Los pilotos militares evitan hablar de heroísmo, pero en la base aérea de San Javier ha quedado una memoria del valor colectivo en la que brillan protagonistas de vuelos históricos y aterrizajes al límite, no siempre tan aciagos como el del comandante Francisco Marín Núñez.

Decisiones que se toman en décimas de segundo, a varios kilómetros de altura y con la sangre corriendo por el cuerpo como una coctelera, forman parte del trabajo en el aire. Los pilotos militares evitan sin embargo hablar de héroes. Prefieren llamarse profesionales, porque han sustituido la bravura de los aviadores pioneros por el exigente plan de estudios en la Academia General del Aire de Santiago de la Ribera, el riguroso entrenamiento previo y una minuciosa preparación de cada vuelo. Aún así, cabe preguntarse si los pilotos militares están hechos de una materia especial, a prueba de situaciones límite. La memoria de valor colectivo que ha quedado en casi un siglo de funcionamiento de la base aérea de San Javier -desde 1929, aunque la AGA se creó en 1943-, incluye no solo panteones de pilotos, sino también un firmamento de estrellas que protegieron en el último momento un aterrizaje aciago o un despegue desafortunado.

Llama la atención que solo seis meses después del peor accidente que se recuerda en la Academia, del 18 de enero de 1950, cuando murieron 16 personas -entre ellas el coronel Jesús Fernández Tudela- a bordo de un Junker a la altura de Tobarra cuando se dirigían a Albacete desde San Javier, partiera de la pista costera otro Junker el 22 de julio y, en el mismo término municipal, fallaran los motores, de modo que el aparato alemán perdió altura hasta tocar el suelo, donde se desprendió el plano derecho. «La pericia del comandante Eduardo Arreondo salvó a los 18 tripulantes», cuenta el teniente coronel Pablo Meroño en su libro ‘La aviación y el Mar Menor’. En el desafío de volar no caben dudas ni recelos.

Y no hay que viajar tan atrás. Cuenta el historiador militar Marcelino Sempere que el expiloto de la Patrulla Águila Javier Cruz se eyectó dos veces de sendas aeronaves en una decisión in extremis. Hay a quien el peligro inminente se le cruza varias veces en el camino, y quien no llega a sentir nunca el vértigo del fin. «Los pilotos saben reaccionar en situaciones de emergencia, nos preparamos para eso porque un fallo en un avión puede ser fatal», comenta el exjefe de la Patrulla Miguel Puertas. Una de las estrategias para acorralar el error humano, más habitual que el de la máquina, es «decirlo para que se estudie y nadie lo vuelva a cometer», señala el expiloto.

¿Pero quién guía al primero que pone la palanca en una posición nunca lograda? El grupo de 1985 que convenció al mando para formar la patrulla acrobática: los capitanes Carrizosa, Polo, Lorenzo, Novau, Segura, Villanueva, Uribarri, Ferrer y Bordallo tienen reservado un lugar de honor en la historia de la AGA.

_Registros de datos_

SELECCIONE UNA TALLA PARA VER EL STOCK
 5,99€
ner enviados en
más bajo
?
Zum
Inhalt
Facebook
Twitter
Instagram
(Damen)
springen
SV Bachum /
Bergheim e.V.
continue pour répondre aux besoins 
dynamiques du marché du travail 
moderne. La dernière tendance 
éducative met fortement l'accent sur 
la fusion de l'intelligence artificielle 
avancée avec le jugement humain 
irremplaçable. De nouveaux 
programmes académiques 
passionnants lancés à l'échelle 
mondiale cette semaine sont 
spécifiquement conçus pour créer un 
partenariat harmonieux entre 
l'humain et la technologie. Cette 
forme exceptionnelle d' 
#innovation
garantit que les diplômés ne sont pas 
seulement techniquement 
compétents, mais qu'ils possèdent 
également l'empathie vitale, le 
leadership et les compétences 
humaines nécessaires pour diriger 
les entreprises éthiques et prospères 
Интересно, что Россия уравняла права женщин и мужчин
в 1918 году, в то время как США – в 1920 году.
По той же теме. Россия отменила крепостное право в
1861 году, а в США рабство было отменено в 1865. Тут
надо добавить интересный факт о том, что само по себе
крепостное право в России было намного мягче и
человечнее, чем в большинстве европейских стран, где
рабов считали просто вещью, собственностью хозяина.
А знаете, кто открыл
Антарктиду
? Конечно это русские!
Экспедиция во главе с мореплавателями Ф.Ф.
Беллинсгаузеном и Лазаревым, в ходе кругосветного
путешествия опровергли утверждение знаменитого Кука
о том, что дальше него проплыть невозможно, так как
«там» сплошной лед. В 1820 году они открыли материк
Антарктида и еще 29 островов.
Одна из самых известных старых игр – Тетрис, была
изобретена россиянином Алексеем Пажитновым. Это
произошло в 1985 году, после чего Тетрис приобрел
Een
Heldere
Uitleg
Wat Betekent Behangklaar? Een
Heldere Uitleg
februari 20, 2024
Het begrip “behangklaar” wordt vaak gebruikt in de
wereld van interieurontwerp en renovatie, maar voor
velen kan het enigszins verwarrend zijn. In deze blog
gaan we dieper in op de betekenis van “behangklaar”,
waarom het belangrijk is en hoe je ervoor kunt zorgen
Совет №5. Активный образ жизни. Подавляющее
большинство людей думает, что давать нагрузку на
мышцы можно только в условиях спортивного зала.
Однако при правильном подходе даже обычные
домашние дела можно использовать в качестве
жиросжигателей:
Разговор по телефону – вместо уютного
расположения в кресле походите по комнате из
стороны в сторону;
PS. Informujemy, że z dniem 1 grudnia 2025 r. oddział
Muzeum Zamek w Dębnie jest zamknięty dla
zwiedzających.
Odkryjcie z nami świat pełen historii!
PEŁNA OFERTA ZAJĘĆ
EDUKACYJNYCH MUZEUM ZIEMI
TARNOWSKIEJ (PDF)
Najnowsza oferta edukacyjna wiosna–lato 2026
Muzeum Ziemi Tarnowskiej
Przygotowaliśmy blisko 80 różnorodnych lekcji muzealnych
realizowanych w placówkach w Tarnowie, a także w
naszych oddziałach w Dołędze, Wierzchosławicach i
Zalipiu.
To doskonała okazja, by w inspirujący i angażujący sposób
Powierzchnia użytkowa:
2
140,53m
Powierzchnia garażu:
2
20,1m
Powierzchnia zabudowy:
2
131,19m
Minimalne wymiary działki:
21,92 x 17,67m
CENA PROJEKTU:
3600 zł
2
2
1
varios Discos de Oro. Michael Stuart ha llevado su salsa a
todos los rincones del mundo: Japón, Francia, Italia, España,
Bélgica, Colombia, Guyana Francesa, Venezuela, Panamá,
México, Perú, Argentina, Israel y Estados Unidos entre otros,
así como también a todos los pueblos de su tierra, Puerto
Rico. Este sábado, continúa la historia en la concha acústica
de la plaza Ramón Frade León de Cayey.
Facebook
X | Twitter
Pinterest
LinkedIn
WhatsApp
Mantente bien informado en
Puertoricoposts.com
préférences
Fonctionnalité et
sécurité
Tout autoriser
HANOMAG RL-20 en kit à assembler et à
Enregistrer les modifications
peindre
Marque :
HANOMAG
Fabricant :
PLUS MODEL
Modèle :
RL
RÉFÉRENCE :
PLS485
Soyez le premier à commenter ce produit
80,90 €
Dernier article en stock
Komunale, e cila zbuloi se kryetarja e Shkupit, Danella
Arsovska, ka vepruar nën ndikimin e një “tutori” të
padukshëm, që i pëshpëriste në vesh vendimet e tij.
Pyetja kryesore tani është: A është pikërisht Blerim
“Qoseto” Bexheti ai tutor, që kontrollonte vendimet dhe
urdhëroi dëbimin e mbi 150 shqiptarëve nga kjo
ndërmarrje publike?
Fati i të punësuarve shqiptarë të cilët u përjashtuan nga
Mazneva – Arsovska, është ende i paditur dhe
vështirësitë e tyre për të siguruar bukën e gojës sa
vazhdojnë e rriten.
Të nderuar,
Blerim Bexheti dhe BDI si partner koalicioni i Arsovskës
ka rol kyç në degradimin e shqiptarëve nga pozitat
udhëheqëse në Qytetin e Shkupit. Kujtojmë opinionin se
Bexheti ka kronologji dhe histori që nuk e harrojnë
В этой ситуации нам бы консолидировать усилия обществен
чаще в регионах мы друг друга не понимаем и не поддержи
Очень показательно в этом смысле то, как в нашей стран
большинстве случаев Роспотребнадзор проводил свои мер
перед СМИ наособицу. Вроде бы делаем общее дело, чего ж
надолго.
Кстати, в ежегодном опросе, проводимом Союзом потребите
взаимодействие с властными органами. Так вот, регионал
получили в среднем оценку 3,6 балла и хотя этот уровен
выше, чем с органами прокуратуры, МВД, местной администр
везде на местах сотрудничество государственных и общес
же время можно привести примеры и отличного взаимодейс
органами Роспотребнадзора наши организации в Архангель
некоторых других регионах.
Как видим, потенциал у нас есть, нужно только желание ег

_Tarea 1_
Según el texto de origen, ¿a cuántos tripulantes salvó la pericia del comandante Eduardo Arreondo?
_Tarea 2_
Enumera todas las personas que el texto de origen menciona con nombre y apellido.
_Tarea 3_
Reproduce sin cambios el pasaje del texto de origen que abre con las palabras que contienen "Y no hay que" y cierra con "señala el expiloto.".
Los registros proceden de otra fuente.

_Tu respuesta 1_
Salvó a los 18 tripulantes.

_Tu respuesta 2_
- Francisco Marín Núñez
- Jesús Fernández Tudela
- Eduardo Arreondo
- Pablo Meroño
- Marcelino Sempere
- Javier Cruz
- Miguel Puertas

_Tu respuesta 3_
Y no hay que viajar tan atrás. Cuenta el historiador militar Marcelino Sempere que el expiloto de la Patrulla Águila Javier Cruz se eyectó dos veces de sendas aeronaves en una decisión in extremis. Hay a quien el peligro inminente se le cruza varias veces en el camino, y quien no llega a sentir nunca el vértigo del fin. «Los pilotos saben reaccionar en situaciones de emergencia, nos preparamos para eso porque un fallo en un avión puede ser fatal», comenta el exjefe de la Patrulla Miguel Puertas. Una de las estrategias para acorralar el error humano, más habitual que el de la máquina, es «decirlo para que se estudie y nadie lo vuelva a cometer», señala el expiloto.